It appears that a stipulation was entered into by the parties to the litigation with the exception of Miss Elfstrom. After the making of the stipulation she applied to the court, was interpleaded, made a party to the actions, and moved the court for a judgment in accordance with the findings of fact and conclusions of law theretofore made by the court. The court did not in terms set aside the stipulation, but in legal effect it did so because the judgment entered was not in *250accordance with the stipulation to which Miss Elfstrom was not a party. A stipulation is nothing but an agreement between the parties to a proceeding in a court. We cannot restore the agreement by judgment of this court and so in effect make a contract which will conclude not only the parties to the stipulation but Miss Elfstrom, who is a party to the action and who did not consent to it. If the parties are desirous of carrying out their original stipulation, that is a matter for them to determine and not for the court to decide.

There has been no attack upon the finding of the court with respect to the property not included in the Massey mortgage and upon which the Burlington Bank claims its judgment is a lien. Therefore the judgment of the trial court in that respect should be and is affirmed. In all other respects the judgments in the several actions appealed from should be reversed.
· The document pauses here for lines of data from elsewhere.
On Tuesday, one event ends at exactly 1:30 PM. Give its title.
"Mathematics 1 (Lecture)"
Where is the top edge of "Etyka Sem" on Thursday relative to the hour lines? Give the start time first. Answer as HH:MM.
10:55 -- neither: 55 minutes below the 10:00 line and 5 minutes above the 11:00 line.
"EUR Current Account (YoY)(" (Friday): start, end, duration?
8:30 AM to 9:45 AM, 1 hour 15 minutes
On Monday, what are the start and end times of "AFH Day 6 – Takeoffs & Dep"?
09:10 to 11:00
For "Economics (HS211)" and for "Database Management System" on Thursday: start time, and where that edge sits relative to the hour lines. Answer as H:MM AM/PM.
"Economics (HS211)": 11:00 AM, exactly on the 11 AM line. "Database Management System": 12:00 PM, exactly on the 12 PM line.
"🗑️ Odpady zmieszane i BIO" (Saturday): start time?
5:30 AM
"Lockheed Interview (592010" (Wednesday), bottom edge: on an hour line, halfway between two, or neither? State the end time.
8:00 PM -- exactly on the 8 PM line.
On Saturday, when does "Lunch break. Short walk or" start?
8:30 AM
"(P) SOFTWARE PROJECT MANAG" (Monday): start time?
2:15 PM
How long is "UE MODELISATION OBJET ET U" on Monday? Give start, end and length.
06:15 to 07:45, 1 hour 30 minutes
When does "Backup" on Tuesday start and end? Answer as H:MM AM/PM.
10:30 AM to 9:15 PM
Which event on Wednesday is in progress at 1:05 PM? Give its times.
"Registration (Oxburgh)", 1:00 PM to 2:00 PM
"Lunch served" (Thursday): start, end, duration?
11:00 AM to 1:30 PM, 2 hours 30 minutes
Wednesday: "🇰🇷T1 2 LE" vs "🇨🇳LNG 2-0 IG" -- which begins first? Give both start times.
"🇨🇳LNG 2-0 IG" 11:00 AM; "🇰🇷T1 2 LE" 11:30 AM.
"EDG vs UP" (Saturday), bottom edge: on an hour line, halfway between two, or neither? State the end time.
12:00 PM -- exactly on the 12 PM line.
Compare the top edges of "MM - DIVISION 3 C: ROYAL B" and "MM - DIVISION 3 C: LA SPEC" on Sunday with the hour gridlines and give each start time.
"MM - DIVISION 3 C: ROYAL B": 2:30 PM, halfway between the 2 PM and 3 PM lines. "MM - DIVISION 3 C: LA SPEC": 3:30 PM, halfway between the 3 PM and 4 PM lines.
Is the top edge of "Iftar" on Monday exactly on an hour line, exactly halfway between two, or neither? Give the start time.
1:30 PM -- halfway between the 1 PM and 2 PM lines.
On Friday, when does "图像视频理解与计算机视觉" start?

By the Court. — The mandate in the several cases will be as follows: In the foreclosure action (No. 134) the judgment is reversed and the cause remanded with directions to enter judgment of foreclosure and dismissing the counterclaim of the defendants, plaintiff to have his costs.

In the creditors’ action (No. 135) the judgment appealed from is reversed and cause remanded with directions to dismiss the complaint as to the defendant Eugene Massey. Judgment should be entered in the court below establishing the lien of the Bank of Burlington upon property not included in the Massey mortgage.

In the administrator’s action (No. 136) the judgment appealed from is reversed and the cause remanded with directions to dismiss the plaintiff’s complaint.

In this court Massey is to tax one bill of costs in the foreclosure action. No costs are to be taxed in the other actions except the clerk’s fees and $25 attorney fees.